DESCRIPTION OF THE TASK: Every line below that has "numOctaves" in it should be copied.

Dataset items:

<<<<

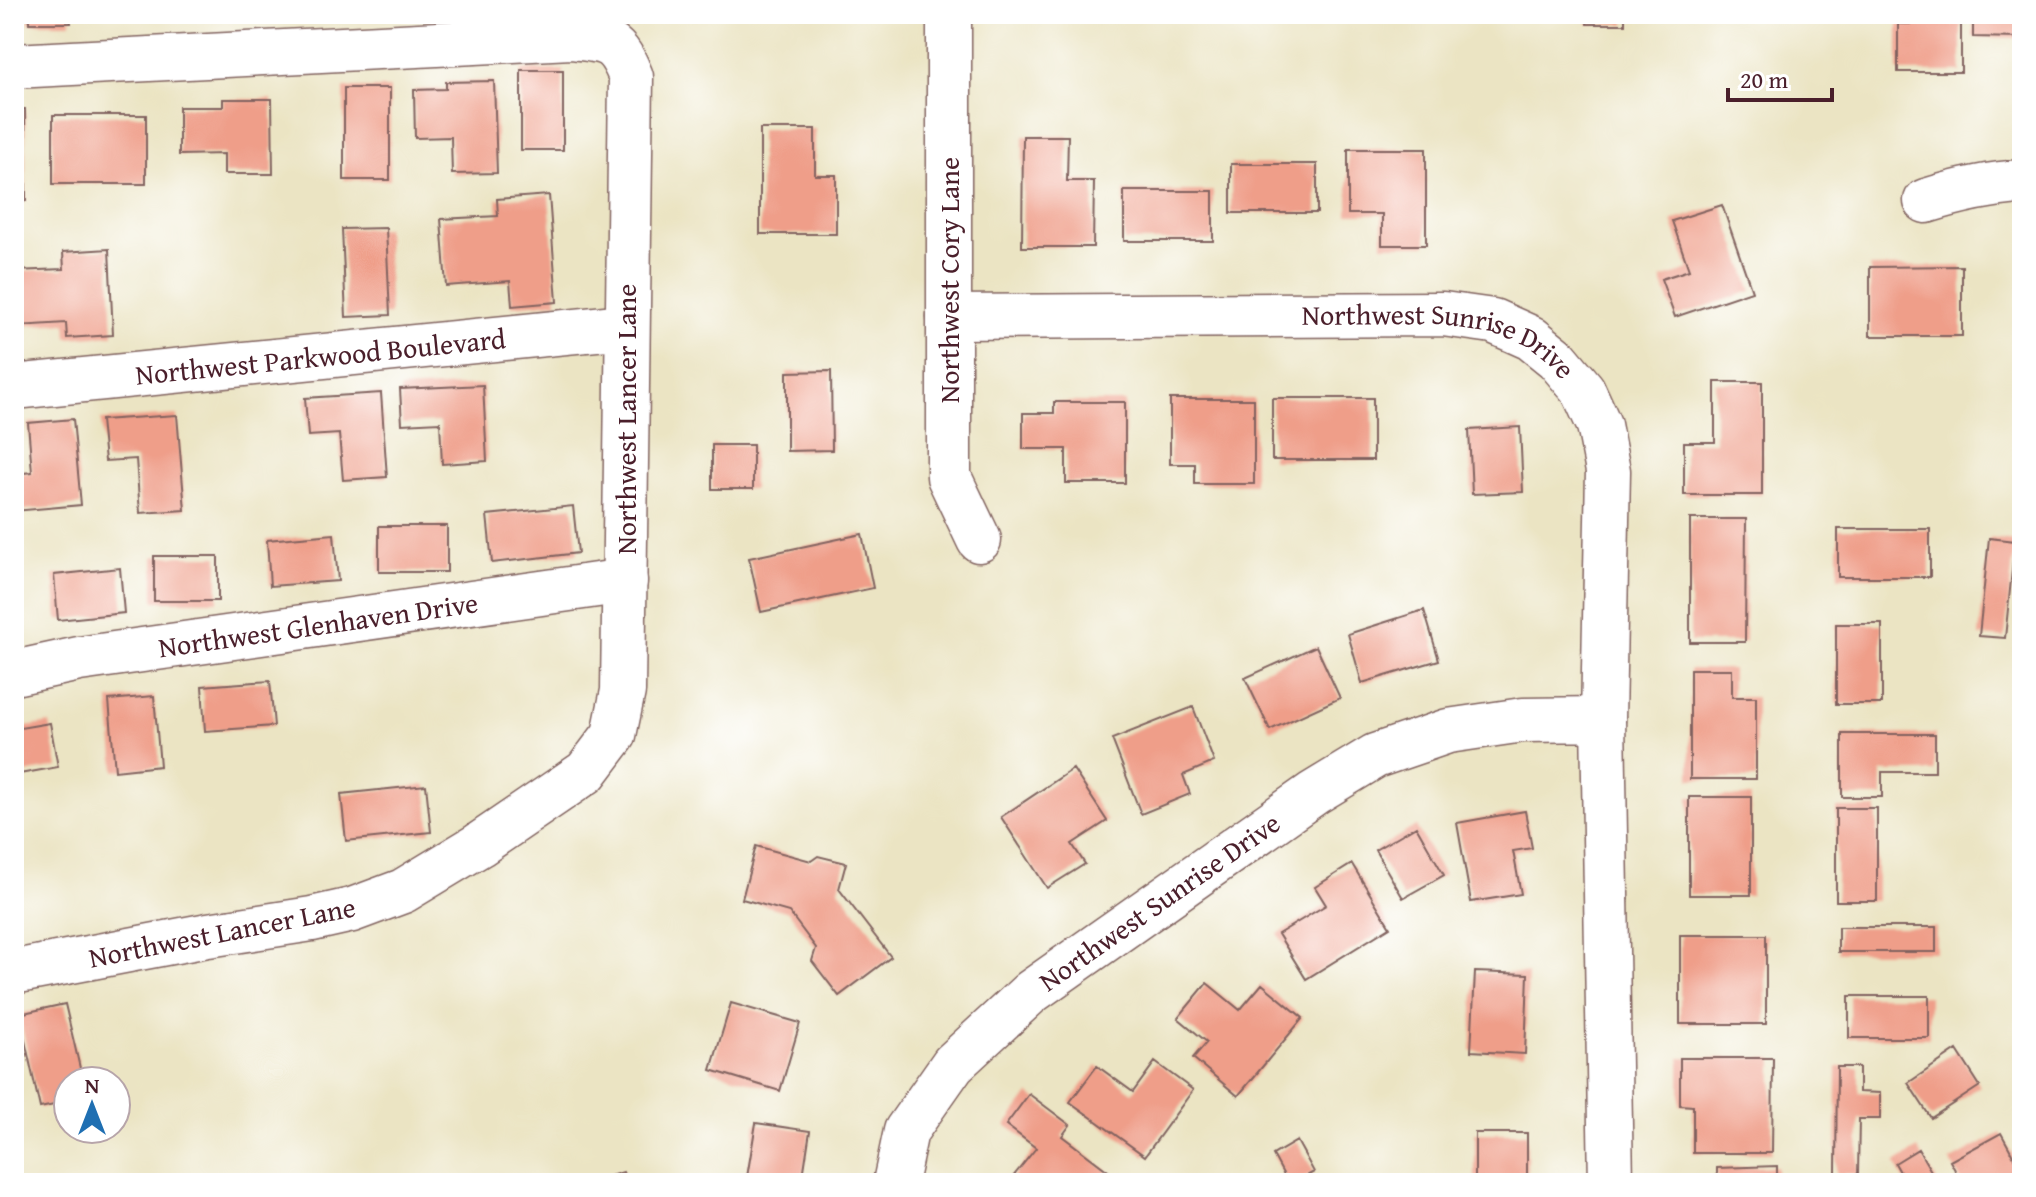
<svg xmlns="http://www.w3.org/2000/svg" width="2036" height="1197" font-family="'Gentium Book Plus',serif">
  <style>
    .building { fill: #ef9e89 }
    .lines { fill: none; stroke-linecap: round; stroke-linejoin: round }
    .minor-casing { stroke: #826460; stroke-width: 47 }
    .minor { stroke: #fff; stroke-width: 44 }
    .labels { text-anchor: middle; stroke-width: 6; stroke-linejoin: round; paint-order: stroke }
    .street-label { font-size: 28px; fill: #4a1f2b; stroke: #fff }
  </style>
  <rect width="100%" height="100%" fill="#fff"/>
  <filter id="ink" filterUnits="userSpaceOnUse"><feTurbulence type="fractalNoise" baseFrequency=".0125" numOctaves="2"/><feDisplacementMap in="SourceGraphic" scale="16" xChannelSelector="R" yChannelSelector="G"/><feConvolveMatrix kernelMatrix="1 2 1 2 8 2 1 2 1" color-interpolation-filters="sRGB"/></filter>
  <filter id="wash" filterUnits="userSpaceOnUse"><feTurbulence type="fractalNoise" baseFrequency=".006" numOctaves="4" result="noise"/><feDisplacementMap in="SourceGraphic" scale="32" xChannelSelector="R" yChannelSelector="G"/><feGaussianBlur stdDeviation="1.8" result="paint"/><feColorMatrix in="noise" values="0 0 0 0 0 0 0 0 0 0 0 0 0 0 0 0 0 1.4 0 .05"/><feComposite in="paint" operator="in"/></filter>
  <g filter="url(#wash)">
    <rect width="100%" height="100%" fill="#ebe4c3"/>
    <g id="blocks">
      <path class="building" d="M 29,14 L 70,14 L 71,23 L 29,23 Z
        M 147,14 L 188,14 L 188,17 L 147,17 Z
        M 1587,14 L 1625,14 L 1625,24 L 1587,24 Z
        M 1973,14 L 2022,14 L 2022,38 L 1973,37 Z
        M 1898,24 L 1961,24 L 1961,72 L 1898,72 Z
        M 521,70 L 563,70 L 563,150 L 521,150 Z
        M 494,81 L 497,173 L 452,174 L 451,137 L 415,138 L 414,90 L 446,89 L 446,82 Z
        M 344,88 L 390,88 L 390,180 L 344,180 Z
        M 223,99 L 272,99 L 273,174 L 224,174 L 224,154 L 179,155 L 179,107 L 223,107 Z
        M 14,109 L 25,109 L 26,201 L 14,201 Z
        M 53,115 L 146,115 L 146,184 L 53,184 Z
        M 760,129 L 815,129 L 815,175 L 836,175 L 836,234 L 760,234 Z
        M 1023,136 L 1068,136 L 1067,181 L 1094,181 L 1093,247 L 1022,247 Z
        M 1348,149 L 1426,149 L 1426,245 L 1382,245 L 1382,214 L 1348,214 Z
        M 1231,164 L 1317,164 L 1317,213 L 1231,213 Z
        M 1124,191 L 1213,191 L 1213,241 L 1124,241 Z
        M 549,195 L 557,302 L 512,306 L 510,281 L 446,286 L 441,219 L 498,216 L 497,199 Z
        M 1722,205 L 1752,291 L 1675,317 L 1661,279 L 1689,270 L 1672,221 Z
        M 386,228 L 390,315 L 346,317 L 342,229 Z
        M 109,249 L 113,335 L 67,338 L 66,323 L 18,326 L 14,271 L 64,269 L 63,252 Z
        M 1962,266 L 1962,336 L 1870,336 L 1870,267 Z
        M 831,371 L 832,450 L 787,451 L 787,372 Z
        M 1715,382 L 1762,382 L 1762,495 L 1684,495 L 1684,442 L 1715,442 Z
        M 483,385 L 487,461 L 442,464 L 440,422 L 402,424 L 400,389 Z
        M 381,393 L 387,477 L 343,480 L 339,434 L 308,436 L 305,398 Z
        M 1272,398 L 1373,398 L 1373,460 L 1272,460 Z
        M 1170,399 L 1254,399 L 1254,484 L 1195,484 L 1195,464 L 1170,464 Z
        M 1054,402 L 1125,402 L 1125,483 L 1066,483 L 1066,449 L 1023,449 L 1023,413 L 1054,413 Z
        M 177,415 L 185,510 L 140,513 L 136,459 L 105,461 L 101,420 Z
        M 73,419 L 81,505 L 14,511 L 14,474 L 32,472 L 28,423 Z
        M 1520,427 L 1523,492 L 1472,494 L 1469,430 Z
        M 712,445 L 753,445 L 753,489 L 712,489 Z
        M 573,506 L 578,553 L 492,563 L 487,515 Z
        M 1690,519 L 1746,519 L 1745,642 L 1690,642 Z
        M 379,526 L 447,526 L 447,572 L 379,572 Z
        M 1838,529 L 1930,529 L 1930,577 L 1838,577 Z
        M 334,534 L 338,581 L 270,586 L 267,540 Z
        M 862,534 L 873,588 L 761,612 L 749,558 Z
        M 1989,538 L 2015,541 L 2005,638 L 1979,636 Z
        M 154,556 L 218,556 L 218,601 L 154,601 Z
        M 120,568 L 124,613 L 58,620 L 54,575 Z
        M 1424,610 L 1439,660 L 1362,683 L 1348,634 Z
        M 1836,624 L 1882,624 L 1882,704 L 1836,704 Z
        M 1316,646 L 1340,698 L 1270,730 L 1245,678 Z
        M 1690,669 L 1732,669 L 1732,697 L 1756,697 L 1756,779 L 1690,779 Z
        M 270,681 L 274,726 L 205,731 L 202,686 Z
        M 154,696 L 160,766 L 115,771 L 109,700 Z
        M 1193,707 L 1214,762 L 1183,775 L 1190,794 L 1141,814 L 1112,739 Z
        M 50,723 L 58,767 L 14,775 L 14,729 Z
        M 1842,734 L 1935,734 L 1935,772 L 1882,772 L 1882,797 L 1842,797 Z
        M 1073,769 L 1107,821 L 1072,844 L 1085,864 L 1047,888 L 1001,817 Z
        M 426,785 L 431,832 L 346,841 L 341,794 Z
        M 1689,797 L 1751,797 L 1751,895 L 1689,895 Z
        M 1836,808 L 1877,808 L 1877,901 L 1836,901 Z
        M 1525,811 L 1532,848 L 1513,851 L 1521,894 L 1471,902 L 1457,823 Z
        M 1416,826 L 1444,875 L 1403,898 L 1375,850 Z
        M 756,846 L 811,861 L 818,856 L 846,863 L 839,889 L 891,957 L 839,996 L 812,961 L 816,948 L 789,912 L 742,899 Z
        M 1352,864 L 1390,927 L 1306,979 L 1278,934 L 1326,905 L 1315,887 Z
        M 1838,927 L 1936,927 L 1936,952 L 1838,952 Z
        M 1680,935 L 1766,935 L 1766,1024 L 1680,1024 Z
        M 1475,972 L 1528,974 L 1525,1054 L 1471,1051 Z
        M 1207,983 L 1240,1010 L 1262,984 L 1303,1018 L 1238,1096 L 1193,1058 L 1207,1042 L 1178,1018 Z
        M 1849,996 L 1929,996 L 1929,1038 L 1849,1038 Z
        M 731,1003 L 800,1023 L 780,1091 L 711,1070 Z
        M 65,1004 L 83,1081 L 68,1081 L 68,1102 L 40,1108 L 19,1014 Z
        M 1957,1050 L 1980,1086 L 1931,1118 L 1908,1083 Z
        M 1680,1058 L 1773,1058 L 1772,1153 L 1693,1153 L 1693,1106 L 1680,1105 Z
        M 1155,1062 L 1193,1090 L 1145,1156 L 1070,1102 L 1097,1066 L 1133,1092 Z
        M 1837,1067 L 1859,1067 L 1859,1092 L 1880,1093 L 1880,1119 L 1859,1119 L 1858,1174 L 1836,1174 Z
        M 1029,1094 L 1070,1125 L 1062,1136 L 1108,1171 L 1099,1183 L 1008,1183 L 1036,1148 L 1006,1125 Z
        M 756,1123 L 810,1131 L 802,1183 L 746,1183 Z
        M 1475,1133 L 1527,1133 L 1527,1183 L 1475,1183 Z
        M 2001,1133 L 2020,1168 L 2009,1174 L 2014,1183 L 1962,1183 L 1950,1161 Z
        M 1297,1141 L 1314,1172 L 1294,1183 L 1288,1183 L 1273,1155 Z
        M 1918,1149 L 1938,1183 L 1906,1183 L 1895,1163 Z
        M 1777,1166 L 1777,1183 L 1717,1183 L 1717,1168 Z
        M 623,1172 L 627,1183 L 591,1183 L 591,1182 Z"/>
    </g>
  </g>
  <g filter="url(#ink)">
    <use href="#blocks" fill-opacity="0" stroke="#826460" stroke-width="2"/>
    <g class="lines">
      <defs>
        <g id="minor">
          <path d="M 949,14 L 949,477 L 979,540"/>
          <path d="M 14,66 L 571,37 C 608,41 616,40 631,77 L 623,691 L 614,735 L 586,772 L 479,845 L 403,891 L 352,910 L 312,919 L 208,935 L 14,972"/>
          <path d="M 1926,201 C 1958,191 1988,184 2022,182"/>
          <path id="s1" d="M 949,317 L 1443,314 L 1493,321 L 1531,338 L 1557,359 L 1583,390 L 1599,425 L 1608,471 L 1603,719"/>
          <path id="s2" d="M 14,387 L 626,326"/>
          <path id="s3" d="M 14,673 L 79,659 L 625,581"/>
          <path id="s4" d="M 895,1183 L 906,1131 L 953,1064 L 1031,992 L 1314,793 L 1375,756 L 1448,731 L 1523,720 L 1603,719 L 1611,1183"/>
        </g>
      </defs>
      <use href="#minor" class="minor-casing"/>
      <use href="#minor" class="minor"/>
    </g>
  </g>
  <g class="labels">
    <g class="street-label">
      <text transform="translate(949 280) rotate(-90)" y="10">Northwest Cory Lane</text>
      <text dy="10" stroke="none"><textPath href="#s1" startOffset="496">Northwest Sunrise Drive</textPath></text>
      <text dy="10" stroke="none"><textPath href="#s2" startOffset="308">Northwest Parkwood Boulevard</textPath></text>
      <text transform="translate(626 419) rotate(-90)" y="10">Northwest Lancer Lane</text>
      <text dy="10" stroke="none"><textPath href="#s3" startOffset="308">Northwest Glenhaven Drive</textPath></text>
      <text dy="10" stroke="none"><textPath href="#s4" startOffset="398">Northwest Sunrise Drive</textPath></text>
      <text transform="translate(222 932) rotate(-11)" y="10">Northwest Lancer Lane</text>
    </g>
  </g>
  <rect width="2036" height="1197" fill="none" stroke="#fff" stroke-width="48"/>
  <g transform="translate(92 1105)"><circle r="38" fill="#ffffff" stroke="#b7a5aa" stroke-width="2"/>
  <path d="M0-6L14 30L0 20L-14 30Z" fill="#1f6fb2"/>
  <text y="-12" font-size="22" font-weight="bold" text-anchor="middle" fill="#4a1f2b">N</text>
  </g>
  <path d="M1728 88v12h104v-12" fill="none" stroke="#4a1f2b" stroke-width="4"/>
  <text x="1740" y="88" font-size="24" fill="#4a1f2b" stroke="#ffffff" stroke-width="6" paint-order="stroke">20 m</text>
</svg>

>>>>

ANSWER:
  <filter id="ink" filterUnits="userSpaceOnUse"><feTurbulence type="fractalNoise" baseFrequency=".0125" numOctaves="2"/><feDisplacementMap in="SourceGraphic" scale="16" xChannelSelector="R" yChannelSelector="G"/><feConvolveMatrix kernelMatrix="1 2 1 2 8 2 1 2 1" color-interpolation-filters="sRGB"/></filter>
  <filter id="wash" filterUnits="userSpaceOnUse"><feTurbulence type="fractalNoise" baseFrequency=".006" numOctaves="4" result="noise"/><feDisplacementMap in="SourceGraphic" scale="32" xChannelSelector="R" yChannelSelector="G"/><feGaussianBlur stdDeviation="1.8" result="paint"/><feColorMatrix in="noise" values="0 0 0 0 0 0 0 0 0 0 0 0 0 0 0 0 0 1.4 0 .05"/><feComposite in="paint" operator="in"/></filter>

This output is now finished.